■ SELECTED EXTRACT ■
The MobileNet model is based on depthwise separable convolutions which consist of two layers: depthwise convolutions and pointwise convolutions. The depthwise convolution applies a 3 × 3 convolution to apply a single filter to each input channel. The pointwise convolution applies a 1 × 1 convolution to output a deep convolution. Standard convolution can either filter or combine inputs into a new set of outputs. The depthwise separable convolutions divide it into two layers, a separate layer for filtering and another separate layer for combining, as shown in Figure 6. MobileNet’s detection time is 8–9 times faster than standard convolution at the expense of smaller detection accuracy.

3.3. Mixup Method

The Mixup method [27] was proven to play a significant role in the classification network. Subsequently, Zhang et al. [28] optimized this method and applied it to the field of object detection and achieved good results. The Mixup method is understood to be a data enhancement method that makes the neural network model appear linear when processing the region between samples. This linear modeling reduces the incompatibility of predicting data outside of the training sample. The Mixup method for object detection is shown in Figure 7.

3.4. The Proposed Algorithm

Figure 8 shows our proposed YOLOV3–Mobilenet network architecture, which uses the YOLO-V3 framework as the basic network architecture, uses the Mobilenet architecture to replace the original Darknet53 architecture, streamlines the network layer, and splits a standard convolution layer into depthwise convolutions and pointwise convolutions, where the former is responsible for applying a single filter to each input channel and the latter is responsible for combining the upper convolution.

■ GIVEN MATERIAL ■
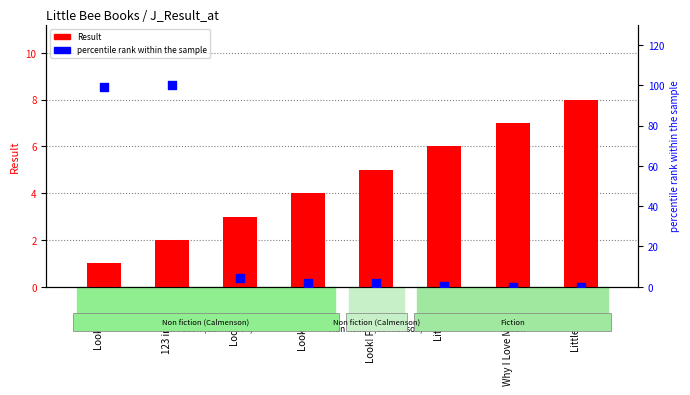

Which series contains the highest Y value?

percentile rank within the sample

■ EXERCISES ■
A) Answer these questions using the text on MobileNet and the Mixup method above:
(i) What size of convolution does the depthwise convolution apply?
(ii) Who optimized the Mixup method and applied it to object detection?
(iii) In the proposed network, which architecture does Mobilenet replace?
B) Continue the text on MobileNet and the Mixup method from the point where it stops.

■ RESULTS BY TASK ■
A)
(i) A 3 × 3 convolution.
(ii) Zhang et al.
(iii) The original Darknet53 architecture.

B)
The specific network parameters of YOLOV3–Mobilenet are shown in Figure 9. To better handle high-resolution images, we resized the resolution of the input image from the original 256 × 256 pixels to 416 × 416 pixels. The first layer of the improved network uses 3 × 3 standard convolutions. Starting from the second layer, the network splits the 3 × 3 standard convolution frame into 3 × 3 depthwise convolutions (Conv dw) and 1 × 1 pointwise convolutions (Conv). Specifically, the structure of the 3 × 3 Conv-BN-ReLU is changed into a 3 × 3 depthwise Conv-BN-ReLU-1 × 1 Conv-BN-ReLU structure, which is a contribution of convolution (Conv), batch normalization (BN), and rectified linear units (ReLU). Because the role of pointwise convolutions is to combine the results of the previous depthwise convolutions, you can delete the residual layer, which is responsible for the combination in the original network. The improved network reduces network layers and adopts the Mobilenet filters parameter setting, which makes the detection speed of the network closer to Mobilenet, and also ensures the detection accuracy to the greatest extent.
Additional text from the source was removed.